▼
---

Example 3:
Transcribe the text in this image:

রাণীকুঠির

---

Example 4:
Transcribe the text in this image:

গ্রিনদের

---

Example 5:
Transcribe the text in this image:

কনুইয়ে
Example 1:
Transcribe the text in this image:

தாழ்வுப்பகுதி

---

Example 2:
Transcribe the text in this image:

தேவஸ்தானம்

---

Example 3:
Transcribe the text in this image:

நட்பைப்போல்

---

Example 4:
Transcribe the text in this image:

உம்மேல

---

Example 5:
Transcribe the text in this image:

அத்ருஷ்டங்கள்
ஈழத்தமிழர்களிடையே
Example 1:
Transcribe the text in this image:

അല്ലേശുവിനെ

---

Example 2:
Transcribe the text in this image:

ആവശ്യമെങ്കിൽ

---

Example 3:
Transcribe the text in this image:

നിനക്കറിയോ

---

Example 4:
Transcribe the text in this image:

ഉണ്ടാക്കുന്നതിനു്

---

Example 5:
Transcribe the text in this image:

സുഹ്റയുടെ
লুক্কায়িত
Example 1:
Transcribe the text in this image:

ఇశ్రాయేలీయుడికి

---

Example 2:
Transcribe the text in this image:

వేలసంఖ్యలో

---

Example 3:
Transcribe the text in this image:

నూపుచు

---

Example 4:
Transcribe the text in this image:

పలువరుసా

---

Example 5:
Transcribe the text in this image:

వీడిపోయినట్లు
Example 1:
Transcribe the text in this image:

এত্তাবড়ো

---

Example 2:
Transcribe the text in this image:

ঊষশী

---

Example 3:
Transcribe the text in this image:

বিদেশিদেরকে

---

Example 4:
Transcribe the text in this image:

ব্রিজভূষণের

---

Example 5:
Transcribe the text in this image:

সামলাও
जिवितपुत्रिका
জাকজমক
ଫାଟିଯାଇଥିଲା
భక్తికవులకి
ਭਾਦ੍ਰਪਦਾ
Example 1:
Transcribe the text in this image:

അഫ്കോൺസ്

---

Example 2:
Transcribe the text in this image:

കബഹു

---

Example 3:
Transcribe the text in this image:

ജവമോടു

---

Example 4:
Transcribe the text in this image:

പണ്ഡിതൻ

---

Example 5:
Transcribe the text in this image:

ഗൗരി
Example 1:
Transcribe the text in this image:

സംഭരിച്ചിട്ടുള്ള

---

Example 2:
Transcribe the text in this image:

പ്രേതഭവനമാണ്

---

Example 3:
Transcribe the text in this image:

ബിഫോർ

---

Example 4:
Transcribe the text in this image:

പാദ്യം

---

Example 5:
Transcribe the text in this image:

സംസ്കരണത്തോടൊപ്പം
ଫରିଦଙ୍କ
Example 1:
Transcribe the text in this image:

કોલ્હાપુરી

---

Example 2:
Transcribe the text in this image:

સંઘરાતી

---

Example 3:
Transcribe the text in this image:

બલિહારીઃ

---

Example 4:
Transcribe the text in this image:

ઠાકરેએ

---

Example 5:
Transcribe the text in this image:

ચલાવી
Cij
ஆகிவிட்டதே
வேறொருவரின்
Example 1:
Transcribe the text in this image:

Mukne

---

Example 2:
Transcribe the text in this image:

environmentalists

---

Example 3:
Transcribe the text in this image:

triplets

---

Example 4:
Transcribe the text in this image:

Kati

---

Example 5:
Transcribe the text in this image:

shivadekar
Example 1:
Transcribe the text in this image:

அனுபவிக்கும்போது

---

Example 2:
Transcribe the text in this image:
▲
TASK: Write the records again exactly as they stand.

EXPECTED ANSWER:
---

Example 3:
Transcribe the text in this image:

রাণীকুঠির

---

Example 4:
Transcribe the text in this image:

গ্রিনদের

---

Example 5:
Transcribe the text in this image:

কনুইয়ে
Example 1:
Transcribe the text in this image:

தாழ்வுப்பகுதி

---

Example 2:
Transcribe the text in this image:

தேவஸ்தானம்

---

Example 3:
Transcribe the text in this image:

நட்பைப்போல்

---

Example 4:
Transcribe the text in this image:

உம்மேல

---

Example 5:
Transcribe the text in this image:

அத்ருஷ்டங்கள்
ஈழத்தமிழர்களிடையே
Example 1:
Transcribe the text in this image:

അല്ലേശുവിനെ

---

Example 2:
Transcribe the text in this image:

ആവശ്യമെങ്കിൽ

---

Example 3:
Transcribe the text in this image:

നിനക്കറിയോ

---

Example 4:
Transcribe the text in this image:

ഉണ്ടാക്കുന്നതിനു്

---

Example 5:
Transcribe the text in this image:

സുഹ്റയുടെ
লুক্কায়িত
Example 1:
Transcribe the text in this image:

ఇశ్రాయేలీయుడికి

---

Example 2:
Transcribe the text in this image:

వేలసంఖ్యలో

---

Example 3:
Transcribe the text in this image:

నూపుచు

---

Example 4:
Transcribe the text in this image:

పలువరుసా

---

Example 5:
Transcribe the text in this image:

వీడిపోయినట్లు
Example 1:
Transcribe the text in this image:

এত্তাবড়ো

---

Example 2:
Transcribe the text in this image:

ঊষশী

---

Example 3:
Transcribe the text in this image:

বিদেশিদেরকে

---

Example 4:
Transcribe the text in this image:

ব্রিজভূষণের

---

Example 5:
Transcribe the text in this image:

সামলাও
जिवितपुत्रिका
জাকজমক
ଫାଟିଯାଇଥିଲା
భక్తికవులకి
ਭਾਦ੍ਰਪਦਾ
Example 1:
Transcribe the text in this image:

അഫ്കോൺസ്

---

Example 2:
Transcribe the text in this image:

കബഹു

---

Example 3:
Transcribe the text in this image:

ജവമോടു

---

Example 4:
Transcribe the text in this image:

പണ്ഡിതൻ

---

Example 5:
Transcribe the text in this image:

ഗൗരി
Example 1:
Transcribe the text in this image:

സംഭരിച്ചിട്ടുള്ള

---

Example 2:
Transcribe the text in this image:

പ്രേതഭവനമാണ്

---

Example 3:
Transcribe the text in this image:

ബിഫോർ

---

Example 4:
Transcribe the text in this image:

പാദ്യം

---

Example 5:
Transcribe the text in this image:

സംസ്കരണത്തോടൊപ്പം
ଫରିଦଙ୍କ
Example 1:
Transcribe the text in this image:

કોલ્હાપુરી

---

Example 2:
Transcribe the text in this image:

સંઘરાતી

---

Example 3:
Transcribe the text in this image:

બલિહારીઃ

---

Example 4:
Transcribe the text in this image:

ઠાકરેએ

---

Example 5:
Transcribe the text in this image:

ચલાવી
Cij
ஆகிவிட்டதே
வேறொருவரின்
Example 1:
Transcribe the text in this image:

Mukne

---

Example 2:
Transcribe the text in this image:

environmentalists

---

Example 3:
Transcribe the text in this image:

triplets

---

Example 4:
Transcribe the text in this image:

Kati

---

Example 5:
Transcribe the text in this image:

shivadekar
Example 1:
Transcribe the text in this image:

அனுபவிக்கும்போது

---

Example 2:
Transcribe the text in this image:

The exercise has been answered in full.